▸ Exercise requirements
Find each line in the records below that contains the word "Tuesday" and copy those lines. Case counts.

[Stored data entries]

=-=-=

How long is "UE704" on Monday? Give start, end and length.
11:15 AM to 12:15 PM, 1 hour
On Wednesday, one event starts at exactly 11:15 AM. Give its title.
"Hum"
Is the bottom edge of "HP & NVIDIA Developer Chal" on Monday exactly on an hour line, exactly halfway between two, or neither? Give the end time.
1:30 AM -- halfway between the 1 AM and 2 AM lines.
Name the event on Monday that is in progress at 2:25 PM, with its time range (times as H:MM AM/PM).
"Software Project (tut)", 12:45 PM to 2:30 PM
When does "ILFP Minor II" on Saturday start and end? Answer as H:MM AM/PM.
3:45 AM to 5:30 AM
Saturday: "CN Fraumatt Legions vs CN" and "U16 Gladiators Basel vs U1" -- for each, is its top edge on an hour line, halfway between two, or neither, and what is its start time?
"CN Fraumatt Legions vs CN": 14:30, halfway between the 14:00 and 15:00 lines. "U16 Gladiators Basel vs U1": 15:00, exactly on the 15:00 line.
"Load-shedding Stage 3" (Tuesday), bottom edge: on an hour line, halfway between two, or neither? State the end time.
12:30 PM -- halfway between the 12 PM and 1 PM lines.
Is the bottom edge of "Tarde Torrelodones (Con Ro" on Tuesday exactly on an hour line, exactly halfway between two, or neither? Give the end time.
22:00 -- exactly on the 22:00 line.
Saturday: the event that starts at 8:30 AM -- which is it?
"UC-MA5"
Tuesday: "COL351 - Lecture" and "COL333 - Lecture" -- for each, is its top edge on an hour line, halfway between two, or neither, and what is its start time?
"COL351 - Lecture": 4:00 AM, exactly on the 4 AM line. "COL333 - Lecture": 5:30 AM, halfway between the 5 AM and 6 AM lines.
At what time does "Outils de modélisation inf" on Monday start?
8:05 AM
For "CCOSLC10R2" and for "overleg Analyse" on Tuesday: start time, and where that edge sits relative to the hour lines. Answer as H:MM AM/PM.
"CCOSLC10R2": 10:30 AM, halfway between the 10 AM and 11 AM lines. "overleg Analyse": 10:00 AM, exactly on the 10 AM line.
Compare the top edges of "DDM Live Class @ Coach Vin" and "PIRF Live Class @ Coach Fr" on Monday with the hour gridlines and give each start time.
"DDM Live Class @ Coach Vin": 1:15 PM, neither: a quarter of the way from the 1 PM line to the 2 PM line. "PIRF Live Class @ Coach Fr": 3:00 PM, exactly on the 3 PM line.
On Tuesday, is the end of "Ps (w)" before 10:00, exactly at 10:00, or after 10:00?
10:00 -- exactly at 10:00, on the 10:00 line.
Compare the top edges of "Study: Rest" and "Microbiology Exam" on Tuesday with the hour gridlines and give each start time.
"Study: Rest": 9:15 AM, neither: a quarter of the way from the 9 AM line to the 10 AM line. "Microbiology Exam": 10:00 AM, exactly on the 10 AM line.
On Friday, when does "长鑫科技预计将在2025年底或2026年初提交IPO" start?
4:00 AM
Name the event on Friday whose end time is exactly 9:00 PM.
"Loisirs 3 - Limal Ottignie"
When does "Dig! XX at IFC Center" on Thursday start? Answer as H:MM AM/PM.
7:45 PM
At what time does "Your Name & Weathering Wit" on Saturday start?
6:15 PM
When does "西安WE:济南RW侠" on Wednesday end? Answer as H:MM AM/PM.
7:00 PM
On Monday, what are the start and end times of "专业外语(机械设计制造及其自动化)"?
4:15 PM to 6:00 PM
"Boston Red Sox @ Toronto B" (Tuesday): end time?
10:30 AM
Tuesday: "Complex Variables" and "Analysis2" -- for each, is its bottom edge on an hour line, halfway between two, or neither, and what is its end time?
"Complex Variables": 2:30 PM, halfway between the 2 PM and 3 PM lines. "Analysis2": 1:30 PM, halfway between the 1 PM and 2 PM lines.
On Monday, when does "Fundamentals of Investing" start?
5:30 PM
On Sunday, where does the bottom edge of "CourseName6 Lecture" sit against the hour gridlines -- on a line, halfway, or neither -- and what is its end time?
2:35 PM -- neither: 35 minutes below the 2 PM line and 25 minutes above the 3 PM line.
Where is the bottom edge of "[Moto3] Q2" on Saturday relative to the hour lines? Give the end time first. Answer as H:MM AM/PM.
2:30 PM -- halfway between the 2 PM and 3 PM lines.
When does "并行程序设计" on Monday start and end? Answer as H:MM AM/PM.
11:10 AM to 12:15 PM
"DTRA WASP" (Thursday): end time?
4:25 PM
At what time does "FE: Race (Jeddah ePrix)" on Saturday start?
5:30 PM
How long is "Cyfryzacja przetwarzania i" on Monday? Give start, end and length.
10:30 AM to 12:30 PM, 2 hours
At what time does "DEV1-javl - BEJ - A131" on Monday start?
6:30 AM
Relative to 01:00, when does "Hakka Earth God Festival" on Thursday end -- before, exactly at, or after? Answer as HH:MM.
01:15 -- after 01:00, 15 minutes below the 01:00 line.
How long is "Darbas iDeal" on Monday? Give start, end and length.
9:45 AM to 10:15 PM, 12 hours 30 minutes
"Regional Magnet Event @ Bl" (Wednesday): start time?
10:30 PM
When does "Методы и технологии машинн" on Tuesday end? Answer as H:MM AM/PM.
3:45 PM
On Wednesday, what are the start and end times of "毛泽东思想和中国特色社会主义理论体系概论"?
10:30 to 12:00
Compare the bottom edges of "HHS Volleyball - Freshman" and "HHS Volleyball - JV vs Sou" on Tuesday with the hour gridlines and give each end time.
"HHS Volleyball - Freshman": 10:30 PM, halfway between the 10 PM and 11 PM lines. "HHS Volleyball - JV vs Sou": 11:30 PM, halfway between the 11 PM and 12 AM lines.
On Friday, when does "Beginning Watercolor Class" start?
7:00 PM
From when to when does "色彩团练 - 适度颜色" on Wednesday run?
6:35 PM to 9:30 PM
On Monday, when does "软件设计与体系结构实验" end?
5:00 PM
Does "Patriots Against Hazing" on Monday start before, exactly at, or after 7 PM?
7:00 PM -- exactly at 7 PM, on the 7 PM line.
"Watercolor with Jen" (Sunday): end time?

=-=-=

▸ Exercise solution
"Load-shedding Stage 3" (Tuesday), bottom edge: on an hour line, halfway between two, or neither? State the end time.
Is the bottom edge of "Tarde Torrelodones (Con Ro" on Tuesday exactly on an hour line, exactly halfway between two, or neither? Give the end time.
Tuesday: "COL351 - Lecture" and "COL333 - Lecture" -- for each, is its top edge on an hour line, halfway between two, or neither, and what is its start time?
For "CCOSLC10R2" and for "overleg Analyse" on Tuesday: start time, and where that edge sits relative to the hour lines. Answer as H:MM AM/PM.
On Tuesday, is the end of "Ps (w)" before 10:00, exactly at 10:00, or after 10:00?
Compare the top edges of "Study: Rest" and "Microbiology Exam" on Tuesday with the hour gridlines and give each start time.
"Boston Red Sox @ Toronto B" (Tuesday): end time?
Tuesday: "Complex Variables" and "Analysis2" -- for each, is its bottom edge on an hour line, halfway between two, or neither, and what is its end time?
When does "Методы и технологии машинн" on Tuesday end? Answer as H:MM AM/PM.
Compare the bottom edges of "HHS Volleyball - Freshman" and "HHS Volleyball - JV vs Sou" on Tuesday with the hour gridlines and give each end time.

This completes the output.